CHICAGO (CBS) — The nation’s major freight railroads are threatening partial or total shutdowns Jan. 1, unless Congress extends the deadline for installing new signaling systems and software — and Metra and Amtrak are caught in the middle.

Metra said Thursday that it, too, would be forced to halt operations when 2016 dawns, in a letter to U.S. Sen. John Thune (R-South Dakota), the chair of the Senate Commerce, Science and Transportation Committee.

Metra CEO Don Orseno wrote Thune on the heels of letters from the chief executives of Union Pacific Corp., BNSF Ry., Norfolk Southern Corp. and CSX Transportation, all of which said they would halt some or all freight and passenger service unless Congress votes to extend the Dec. 31 deadline to install Positive Train Control (PTC) systems on all lines.
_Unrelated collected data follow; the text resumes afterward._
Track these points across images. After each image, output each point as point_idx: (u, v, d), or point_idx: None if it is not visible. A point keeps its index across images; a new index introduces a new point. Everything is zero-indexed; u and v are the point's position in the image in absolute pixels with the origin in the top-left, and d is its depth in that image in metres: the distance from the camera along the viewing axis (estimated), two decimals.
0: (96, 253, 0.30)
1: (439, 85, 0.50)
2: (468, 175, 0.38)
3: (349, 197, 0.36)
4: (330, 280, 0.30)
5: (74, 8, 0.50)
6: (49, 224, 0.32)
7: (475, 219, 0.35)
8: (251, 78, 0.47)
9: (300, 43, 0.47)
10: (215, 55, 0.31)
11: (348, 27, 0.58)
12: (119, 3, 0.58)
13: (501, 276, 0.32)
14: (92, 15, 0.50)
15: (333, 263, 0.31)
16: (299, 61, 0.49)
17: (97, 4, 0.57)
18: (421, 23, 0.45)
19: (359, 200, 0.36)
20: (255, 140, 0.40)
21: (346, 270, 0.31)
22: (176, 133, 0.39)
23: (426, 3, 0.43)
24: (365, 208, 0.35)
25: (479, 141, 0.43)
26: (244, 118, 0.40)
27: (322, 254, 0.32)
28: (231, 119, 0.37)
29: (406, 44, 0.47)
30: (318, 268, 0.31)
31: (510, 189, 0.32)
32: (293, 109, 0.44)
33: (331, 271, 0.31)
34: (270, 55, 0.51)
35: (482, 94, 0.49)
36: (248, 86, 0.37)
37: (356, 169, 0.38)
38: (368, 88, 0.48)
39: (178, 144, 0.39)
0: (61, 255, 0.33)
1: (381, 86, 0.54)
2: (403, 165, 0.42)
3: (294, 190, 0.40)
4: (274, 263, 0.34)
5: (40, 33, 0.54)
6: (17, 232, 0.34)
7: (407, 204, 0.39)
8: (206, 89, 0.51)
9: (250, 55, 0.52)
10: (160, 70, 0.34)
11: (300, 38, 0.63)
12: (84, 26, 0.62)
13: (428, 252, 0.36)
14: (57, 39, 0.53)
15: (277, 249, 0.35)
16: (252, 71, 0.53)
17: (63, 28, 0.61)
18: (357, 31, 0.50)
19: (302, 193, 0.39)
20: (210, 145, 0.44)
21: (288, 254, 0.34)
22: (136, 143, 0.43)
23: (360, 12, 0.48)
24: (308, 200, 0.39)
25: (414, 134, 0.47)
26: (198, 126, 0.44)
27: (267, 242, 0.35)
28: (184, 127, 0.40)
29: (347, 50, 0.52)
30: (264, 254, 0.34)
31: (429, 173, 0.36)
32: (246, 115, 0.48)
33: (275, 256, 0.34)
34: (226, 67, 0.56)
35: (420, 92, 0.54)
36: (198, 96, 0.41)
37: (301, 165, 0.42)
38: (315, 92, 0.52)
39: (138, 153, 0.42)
The threatened stoppage would halt the movement of everything from crude oil to perishable foods by the freight railroads. Orseno echoed the freight railroads, writing that Metra’s legal authority to operate would be in question.
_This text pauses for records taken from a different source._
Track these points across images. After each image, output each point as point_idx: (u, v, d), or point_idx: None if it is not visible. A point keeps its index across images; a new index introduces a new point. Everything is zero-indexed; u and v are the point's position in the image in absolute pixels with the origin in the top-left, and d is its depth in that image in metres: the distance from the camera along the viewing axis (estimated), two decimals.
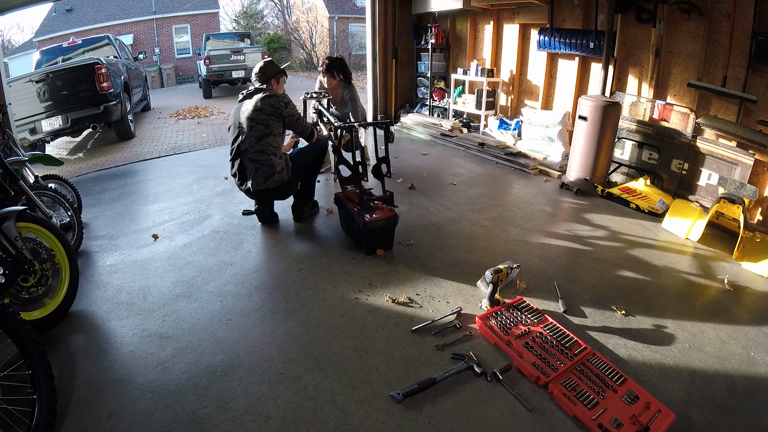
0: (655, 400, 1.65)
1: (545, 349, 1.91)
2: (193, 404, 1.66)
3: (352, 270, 2.61)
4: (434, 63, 6.38)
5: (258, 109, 2.86)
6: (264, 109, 2.87)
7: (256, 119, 2.86)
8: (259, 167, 2.89)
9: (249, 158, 2.90)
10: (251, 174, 2.91)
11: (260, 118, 2.86)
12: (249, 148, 2.88)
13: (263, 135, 2.86)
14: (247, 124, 2.87)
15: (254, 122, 2.86)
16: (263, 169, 2.89)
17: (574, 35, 4.51)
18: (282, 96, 2.95)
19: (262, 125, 2.86)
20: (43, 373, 1.53)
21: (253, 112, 2.87)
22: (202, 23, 17.78)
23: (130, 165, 5.14)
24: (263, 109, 2.86)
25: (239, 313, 2.21)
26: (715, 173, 3.53)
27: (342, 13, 20.10)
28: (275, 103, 2.89)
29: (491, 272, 2.14)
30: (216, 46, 11.48)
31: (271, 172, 2.91)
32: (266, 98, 2.89)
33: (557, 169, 4.39)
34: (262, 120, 2.86)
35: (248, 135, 2.87)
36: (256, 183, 2.92)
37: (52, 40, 13.49)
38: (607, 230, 3.22)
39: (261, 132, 2.86)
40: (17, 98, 5.10)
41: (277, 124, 2.91)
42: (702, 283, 2.56)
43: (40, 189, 2.81)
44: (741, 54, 3.37)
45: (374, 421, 1.58)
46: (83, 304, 2.33)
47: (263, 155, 2.88)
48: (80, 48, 7.59)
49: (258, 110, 2.86)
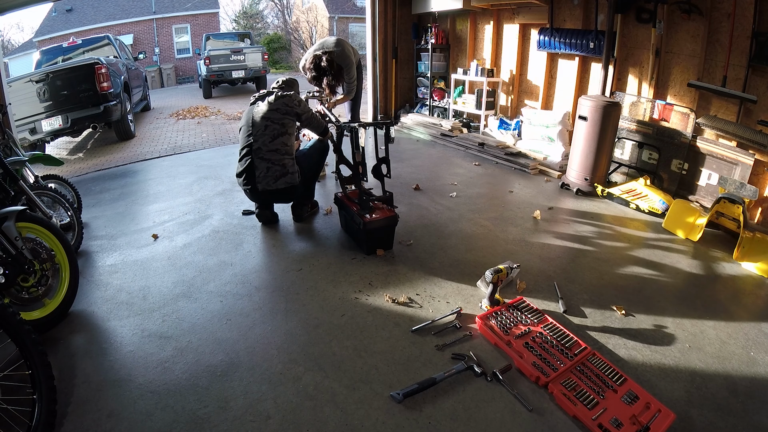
0: (655, 400, 1.65)
1: (545, 349, 1.91)
2: (193, 404, 1.66)
3: (352, 270, 2.61)
4: (434, 63, 6.38)
5: (273, 109, 2.91)
6: (279, 108, 2.92)
7: (271, 118, 2.90)
8: (271, 167, 2.91)
9: (261, 157, 2.91)
10: (262, 174, 2.92)
11: (275, 118, 2.90)
12: (262, 146, 2.90)
13: (278, 134, 2.90)
14: (262, 123, 2.90)
15: (269, 121, 2.89)
16: (275, 168, 2.91)
17: (574, 35, 4.51)
18: (294, 95, 3.02)
19: (277, 124, 2.90)
20: (43, 373, 1.53)
21: (269, 112, 2.91)
22: (202, 23, 17.78)
23: (130, 165, 5.14)
24: (278, 108, 2.92)
25: (239, 313, 2.22)
26: (715, 173, 3.53)
27: (342, 13, 20.10)
28: (289, 102, 2.95)
29: (491, 272, 2.14)
30: (216, 46, 11.47)
31: (284, 172, 2.93)
32: (280, 98, 2.95)
33: (557, 169, 4.39)
34: (278, 119, 2.90)
35: (263, 134, 2.90)
36: (265, 183, 2.92)
37: (52, 40, 13.49)
38: (607, 230, 3.22)
39: (276, 131, 2.90)
40: (17, 98, 5.10)
41: (291, 123, 2.96)
42: (702, 284, 2.56)
43: (40, 189, 2.81)
44: (741, 54, 3.37)
45: (374, 421, 1.58)
46: (83, 304, 2.33)
47: (277, 155, 2.91)
48: (80, 48, 7.59)
49: (273, 110, 2.91)
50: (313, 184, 3.32)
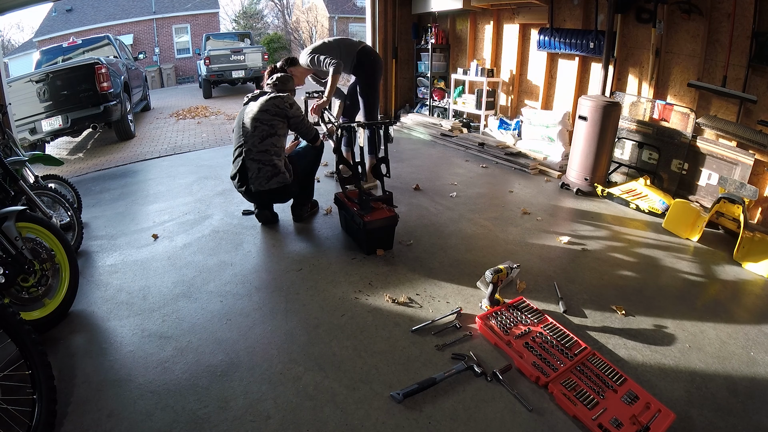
0: (655, 400, 1.65)
1: (545, 349, 1.91)
2: (193, 404, 1.66)
3: (352, 270, 2.61)
4: (434, 63, 6.38)
5: (263, 110, 2.89)
6: (269, 109, 2.89)
7: (260, 119, 2.88)
8: (262, 167, 2.89)
9: (252, 158, 2.90)
10: (253, 174, 2.91)
11: (265, 119, 2.88)
12: (252, 148, 2.89)
13: (267, 135, 2.88)
14: (252, 124, 2.89)
15: (258, 122, 2.88)
16: (266, 169, 2.90)
17: (574, 35, 4.51)
18: (287, 97, 2.98)
19: (266, 125, 2.88)
20: (43, 373, 1.53)
21: (258, 113, 2.89)
22: (202, 23, 17.78)
23: (130, 165, 5.14)
24: (268, 110, 2.89)
25: (239, 313, 2.21)
26: (715, 173, 3.53)
27: (342, 13, 20.09)
28: (280, 104, 2.92)
29: (491, 272, 2.14)
30: (216, 46, 11.48)
31: (275, 172, 2.91)
32: (271, 99, 2.92)
33: (557, 169, 4.39)
34: (267, 120, 2.88)
35: (252, 135, 2.88)
36: (258, 183, 2.92)
37: (52, 40, 13.49)
38: (607, 230, 3.22)
39: (265, 132, 2.88)
40: (17, 98, 5.10)
41: (281, 124, 2.93)
42: (702, 283, 2.56)
43: (40, 189, 2.81)
44: (741, 54, 3.37)
45: (374, 421, 1.58)
46: (83, 304, 2.33)
47: (266, 155, 2.89)
48: (80, 48, 7.59)
49: (263, 111, 2.89)
50: (311, 183, 3.31)
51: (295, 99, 3.06)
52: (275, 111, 2.90)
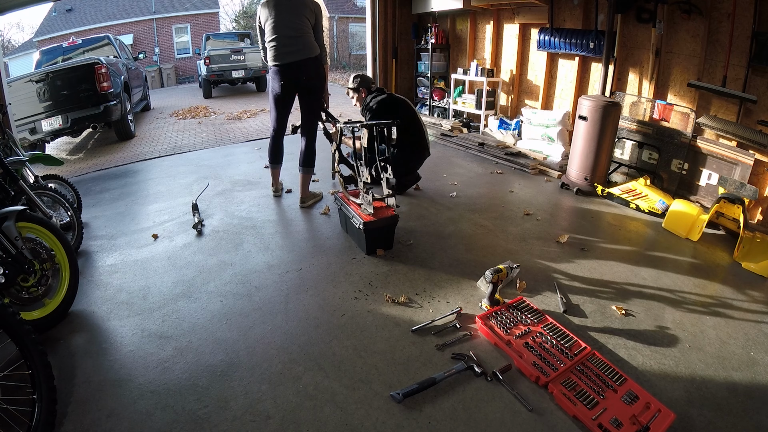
0: (655, 400, 1.65)
1: (545, 349, 1.91)
2: (193, 404, 1.66)
3: (352, 270, 2.61)
4: (434, 63, 6.38)
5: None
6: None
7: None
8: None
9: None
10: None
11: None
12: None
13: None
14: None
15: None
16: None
17: (574, 35, 4.51)
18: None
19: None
20: (43, 373, 1.53)
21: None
22: (202, 23, 17.77)
23: (130, 165, 5.14)
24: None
25: (239, 313, 2.22)
26: (715, 173, 3.53)
27: (342, 13, 20.09)
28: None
29: (491, 272, 2.14)
30: (216, 46, 11.46)
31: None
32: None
33: (557, 169, 4.39)
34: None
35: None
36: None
37: (52, 40, 13.49)
38: (607, 230, 3.22)
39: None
40: (17, 98, 5.10)
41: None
42: (702, 284, 2.55)
43: (40, 189, 2.81)
44: (741, 54, 3.37)
45: (374, 421, 1.58)
46: (83, 304, 2.33)
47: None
48: (80, 48, 7.58)
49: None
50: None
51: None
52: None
“In the absence of an extension, there is a strong possibility that Metra will not be able to operate our trains beginning Jan. 1, 2016,” Orseno wrote. “Additionally, the two railroads with which we have purchase of service agreements — UP and BNSF — have stated that they do not plan to operate passenger rail until PTC is fully implemented and operational.”

The PTC system utilizes computes, radios and GPS to automatically slow or stop a train before it can become involved in a collision or derailment, even if the engineer falls asleep at the throttle or is disabled.
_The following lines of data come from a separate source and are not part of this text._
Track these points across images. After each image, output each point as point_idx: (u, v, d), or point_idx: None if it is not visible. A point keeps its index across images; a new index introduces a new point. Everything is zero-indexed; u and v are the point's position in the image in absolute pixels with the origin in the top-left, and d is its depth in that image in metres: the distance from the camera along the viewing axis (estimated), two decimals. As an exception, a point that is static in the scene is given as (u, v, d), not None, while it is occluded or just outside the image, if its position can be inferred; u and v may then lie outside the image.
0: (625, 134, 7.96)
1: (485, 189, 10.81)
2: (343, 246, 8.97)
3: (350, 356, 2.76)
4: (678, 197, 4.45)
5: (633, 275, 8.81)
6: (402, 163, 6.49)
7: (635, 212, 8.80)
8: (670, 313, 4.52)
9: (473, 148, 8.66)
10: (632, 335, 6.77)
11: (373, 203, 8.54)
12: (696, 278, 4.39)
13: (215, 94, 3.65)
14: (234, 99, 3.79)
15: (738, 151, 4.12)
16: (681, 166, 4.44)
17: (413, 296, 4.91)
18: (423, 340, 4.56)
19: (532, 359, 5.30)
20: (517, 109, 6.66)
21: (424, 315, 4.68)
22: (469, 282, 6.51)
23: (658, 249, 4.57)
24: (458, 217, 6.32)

Orseno and the freight railroad chief executives wrote that installations are progressing, but are unlikely to be completed before 2018. Metra and the freight railroads have lobbied Congress for more than two years to extend the deadline.

He wrote that the fines alone would deal Metra a crippling blow. The Federal Railroad Administration (FRA) has said it will fine the railroads up to $25,000 per train if they operate without PTC.

“If these fines were to be paid by Metra, we anticipate they could cost our agency nearly $19 million per day,” he wrote.

Metra alone is spending $350 million on PTC installation.

The shutdown would not affect CTA rapid transit lines, which have employed a similar signaling system that is track circuit-based, unlike PTC, which relies on GPS. Orseno wrote that it has reached out to CTA and Pace to determine what could be done to carry some of its riders.

Metra operate 750 trains and carries an average of 300,000 riders each weekday. The BNSF and UP-operated lines alone carry more than 50 percent of those riders.

Although Amtrak said it has not been notified of any service suspensions because of the PTC deadline, the freight railroads said that is their intention. UP President/CEO Lance Fritz wrote that it would stop originating long-distance passenger trains “several days earlier to ensure that all passengers reach their destinations before the deadline.”

CSX has threatened suspension. Norfolk Southern and BNSF said their ability to operate Amtrak trains would be “uncertain.”